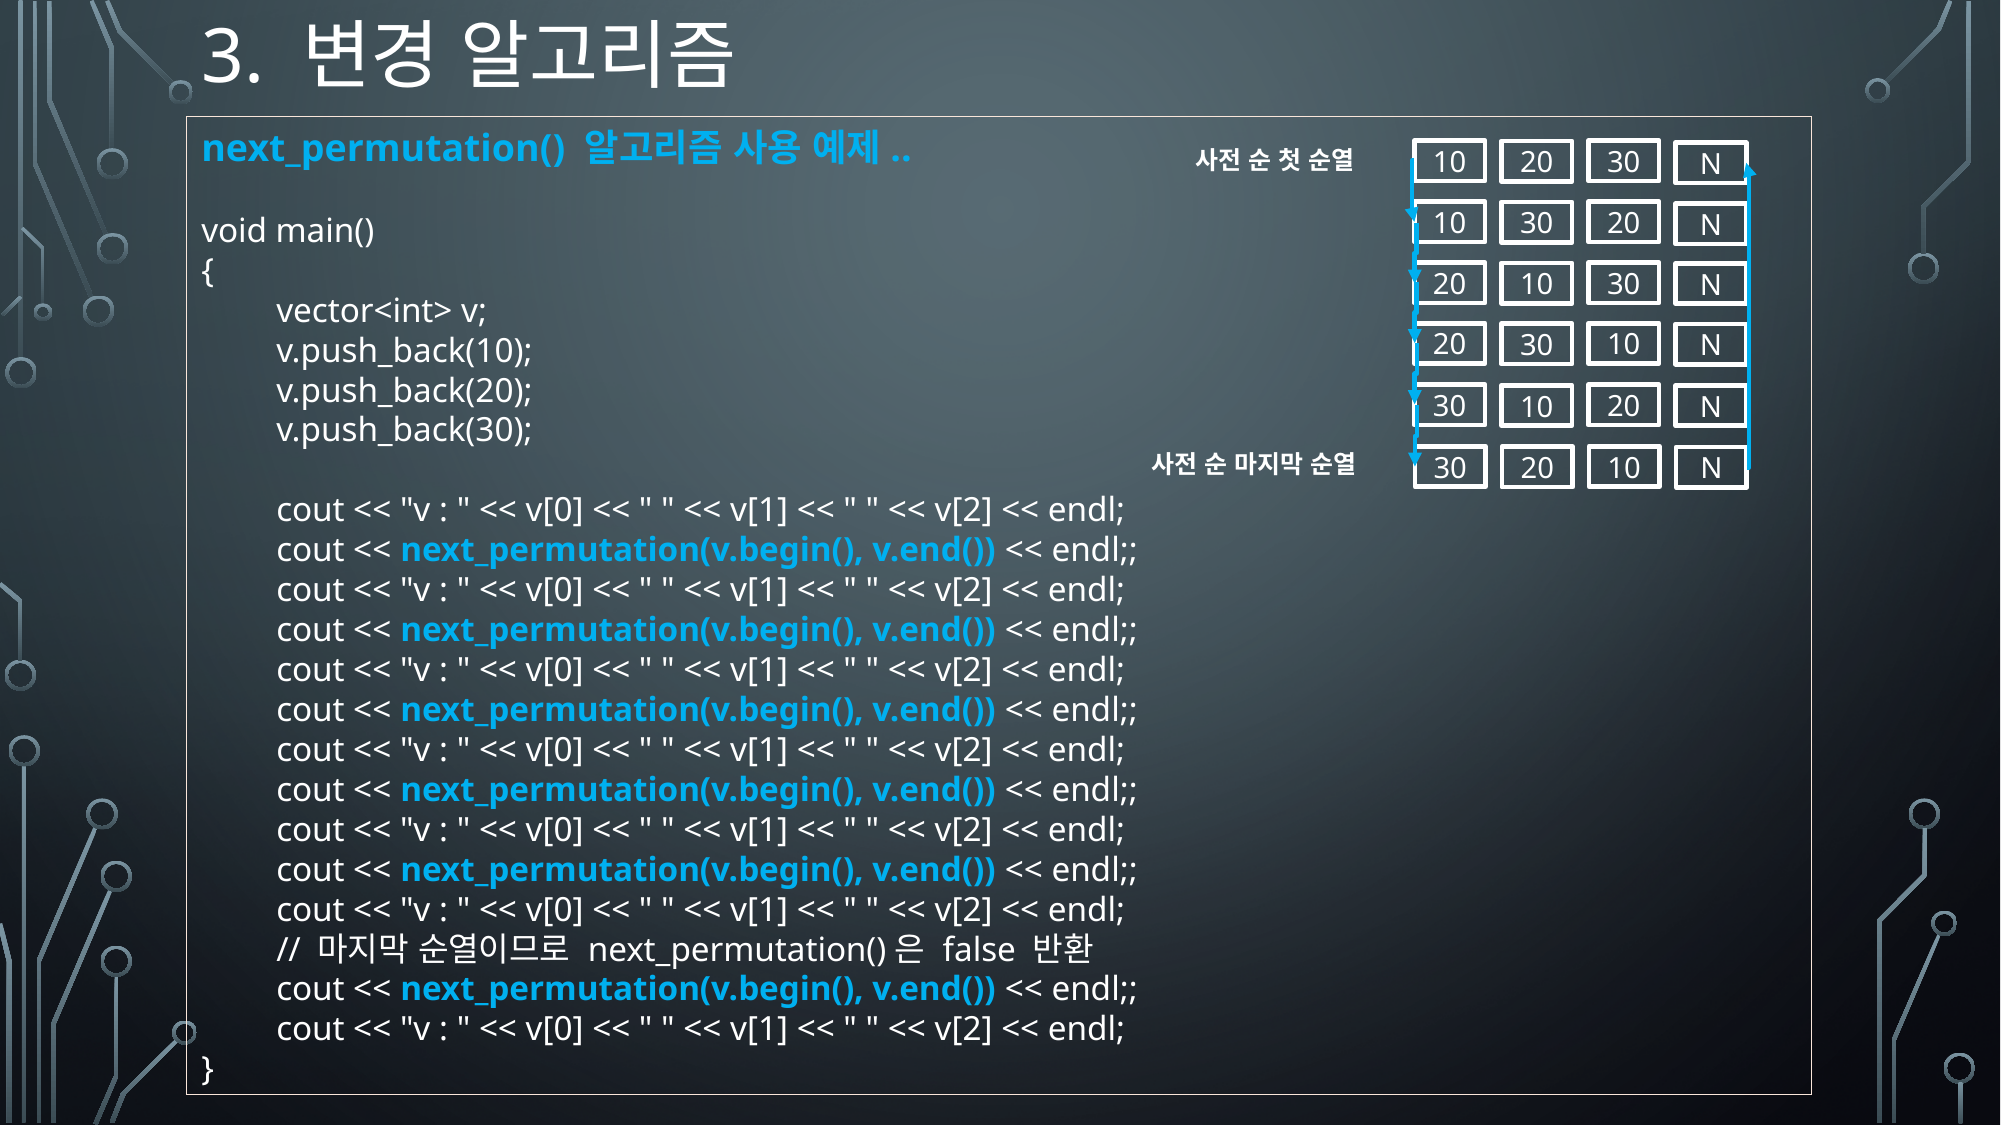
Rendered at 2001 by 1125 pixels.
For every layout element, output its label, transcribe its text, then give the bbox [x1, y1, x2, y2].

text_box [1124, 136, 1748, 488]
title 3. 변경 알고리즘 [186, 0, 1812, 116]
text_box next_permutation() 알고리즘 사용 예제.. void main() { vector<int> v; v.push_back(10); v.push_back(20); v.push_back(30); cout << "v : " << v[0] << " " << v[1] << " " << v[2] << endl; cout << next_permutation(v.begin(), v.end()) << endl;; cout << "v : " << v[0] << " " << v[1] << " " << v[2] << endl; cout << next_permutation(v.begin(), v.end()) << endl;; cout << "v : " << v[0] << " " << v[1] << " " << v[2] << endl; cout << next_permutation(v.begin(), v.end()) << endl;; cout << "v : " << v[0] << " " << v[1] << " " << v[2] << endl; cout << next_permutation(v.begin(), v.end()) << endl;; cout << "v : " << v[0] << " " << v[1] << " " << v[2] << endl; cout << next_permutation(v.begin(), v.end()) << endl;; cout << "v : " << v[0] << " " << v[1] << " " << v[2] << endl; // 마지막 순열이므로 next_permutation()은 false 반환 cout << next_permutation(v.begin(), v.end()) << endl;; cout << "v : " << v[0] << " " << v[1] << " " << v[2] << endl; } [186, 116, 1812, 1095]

-.-.-

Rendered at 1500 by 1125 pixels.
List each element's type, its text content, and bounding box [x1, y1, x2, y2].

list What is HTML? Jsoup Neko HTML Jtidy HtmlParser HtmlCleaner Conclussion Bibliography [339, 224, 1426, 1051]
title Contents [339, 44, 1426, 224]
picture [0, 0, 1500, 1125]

-.-.-

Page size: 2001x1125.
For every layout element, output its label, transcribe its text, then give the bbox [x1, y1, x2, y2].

-.-.-

**Goal of the exercise**
Looking at the material above, how many lines hold the word "Rendered"? Only the number, please.

**Solved problem**
2